··· SUPPLIED PASSAGE ···
Aleksandr Krikunenko

Personal information
- Full name: Aleksandr Yevgenyevich Krikunenko
- Date of birth: 3 August 1998 (age 27)
- Place of birth: Novaya Usman, Russia
- Height: 1.91 m (6 ft 3 in)
- Position: Defender

Team information
- Current team: FC Salyut Belgorod
- Number: 95

Youth career
- 2008–2009: DYuSSh Novaya Usman
- 2009–2014: FC Fakel Voronezh

Senior career*
- Years: Team / Apps / (Gls)
- 2015–2016: FC Olimpik Novaya Usman
- 2016–2018: FC Afips Afipsky / 6 / (0)
- 2018: FC Khimik Novomoskovsk / 2 / (0)
- 2018–2020: FC Arsenal Tula / 0 / (0)
- 2018–2020: → FC Khimik-Arsenal / 18 / (1)
- 2020: FC Irtysh Omsk / 9 / (0)
- 2021: FC SKA Rostov-on-Don / 16 / (2)
- 2021–2023: FC Salyut Belgorod / 58 / (5)
··· ENTRIES SHOWN ···
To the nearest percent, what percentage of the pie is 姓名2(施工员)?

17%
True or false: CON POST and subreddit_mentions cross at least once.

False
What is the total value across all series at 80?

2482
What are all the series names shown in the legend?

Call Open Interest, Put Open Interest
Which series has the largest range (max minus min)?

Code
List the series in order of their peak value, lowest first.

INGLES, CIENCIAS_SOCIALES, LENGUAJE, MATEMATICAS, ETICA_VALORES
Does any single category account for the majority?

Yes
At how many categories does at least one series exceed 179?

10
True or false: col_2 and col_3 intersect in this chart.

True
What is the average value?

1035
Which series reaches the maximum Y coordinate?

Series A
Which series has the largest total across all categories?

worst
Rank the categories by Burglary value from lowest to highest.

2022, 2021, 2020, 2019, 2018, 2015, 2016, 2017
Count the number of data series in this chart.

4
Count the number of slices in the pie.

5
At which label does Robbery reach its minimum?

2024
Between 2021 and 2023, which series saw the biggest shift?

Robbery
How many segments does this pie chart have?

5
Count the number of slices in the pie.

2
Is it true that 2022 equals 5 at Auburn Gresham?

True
···
> **EXPLORE THE MATERIAL**
• a. Answer these about the Aleksandr Krikunenko profile:
(i) Where was he born?
(ii) What number does he wear for his current team?
(iii) Which club did he play for as a youth from 2009 to 2014?
• b. Extend the profile of footballer Aleksandr Krikunenko past its last line.

> **ANSWERS GIVEN**
• a.
(i) Novaya Usman, Russia
(ii) 95
(iii) FC Fakel Voronezh

• b.
- 2023–2024: FC Metallurg Lipetsk / 38 / (2)
- 2024–: FC Salyut Belgorod / 35 / (6)

= Aleksandr Krikunenko =

Russian footballer

Aleksandr Yevgenyevich Krikunenko (Александр Евгеньевич Крикуненко; born 3 August 1998) is a Russian football player who plays for FC Salyut Belgorod.

==Club career==
He made his debut in the Russian Football National League for FC Irtysh Omsk on 1 August 2020 in a game against FC Yenisey Krasnoyarsk, as a starter.